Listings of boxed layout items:
* start *

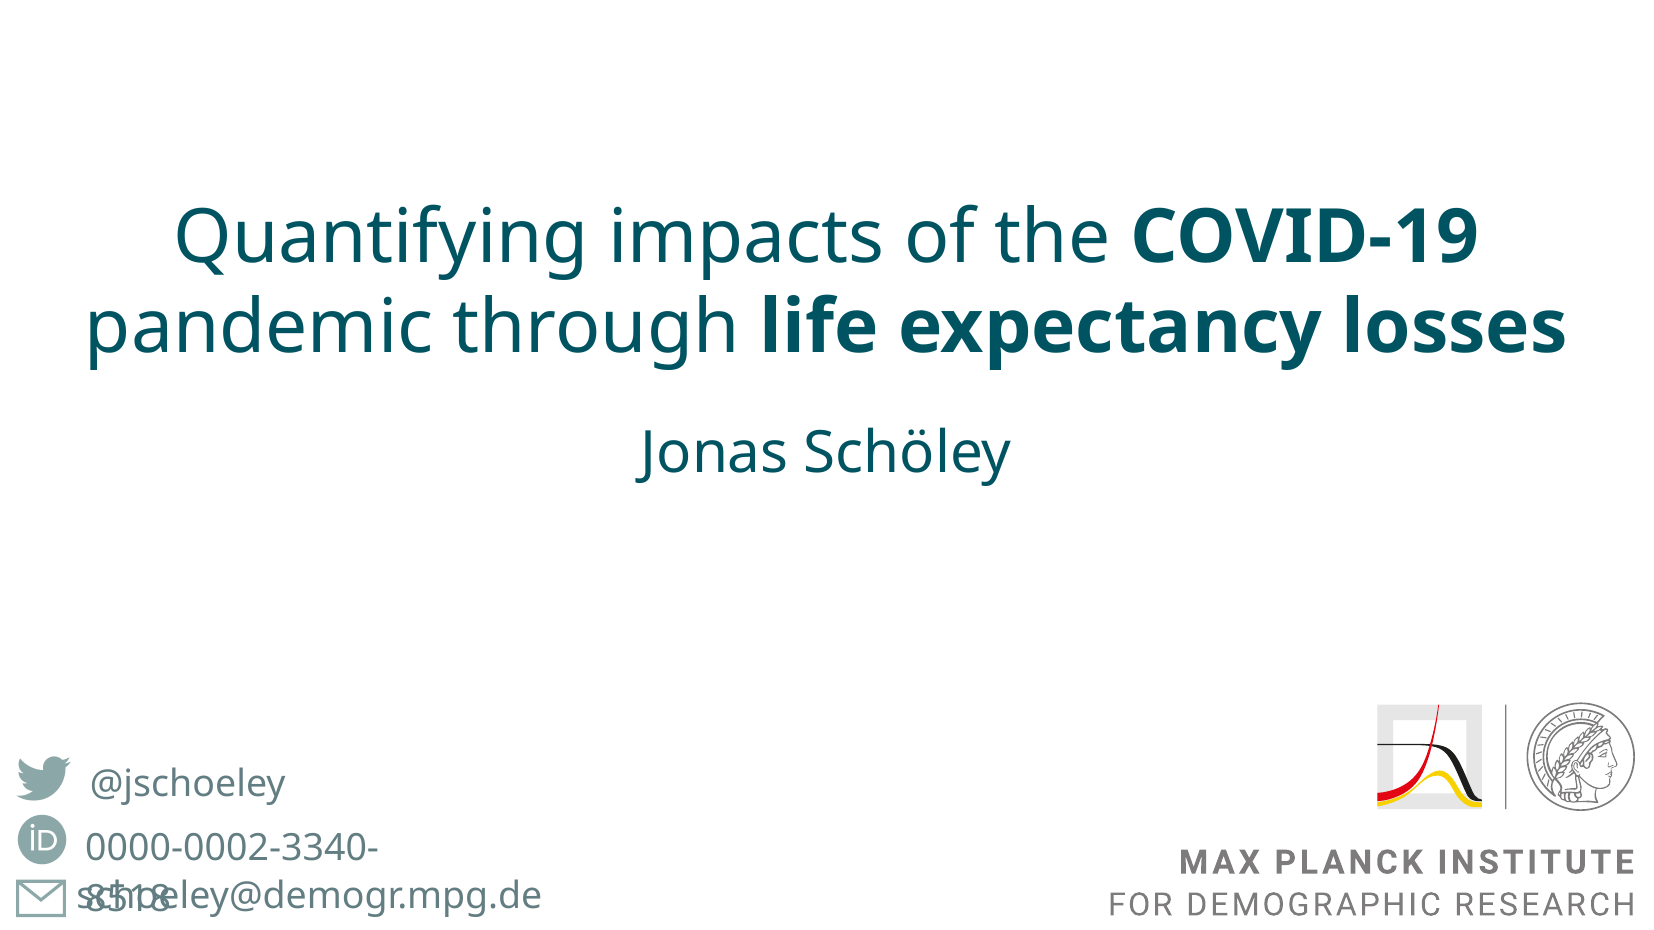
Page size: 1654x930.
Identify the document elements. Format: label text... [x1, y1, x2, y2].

text_box @jschoeley [0, 736, 460, 827]
picture [1080, 701, 1636, 916]
text_box schoeley@demogr.mpg.de [38, 848, 581, 930]
text_box 0000-0002-3340-8518 [70, 812, 476, 872]
subtitle Jonas Schöley [56, 398, 1597, 543]
picture [15, 872, 67, 925]
picture [17, 827, 67, 865]
title Quantifying impacts of the COVID-19 pandemic through life expectancy losses [56, 198, 1597, 390]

* end *

§ Your objective: Could you duplicate the lines above character for character, leaving out the pictures?

§ Written response:
Page size: 1654x930.
Identify the document elements. Format: label text... [x1, y1, x2, y2].

text_box @jschoeley [0, 736, 460, 827]
picture [1080, 701, 1636, 916]
text_box schoeley@demogr.mpg.de [38, 848, 581, 930]
text_box 0000-0002-3340-8518 [70, 812, 476, 872]
subtitle Jonas Schöley [56, 398, 1597, 543]
picture [15, 872, 67, 925]
picture [17, 827, 67, 865]
title Quantifying impacts of the COVID-19 pandemic through life expectancy losses [56, 198, 1597, 390]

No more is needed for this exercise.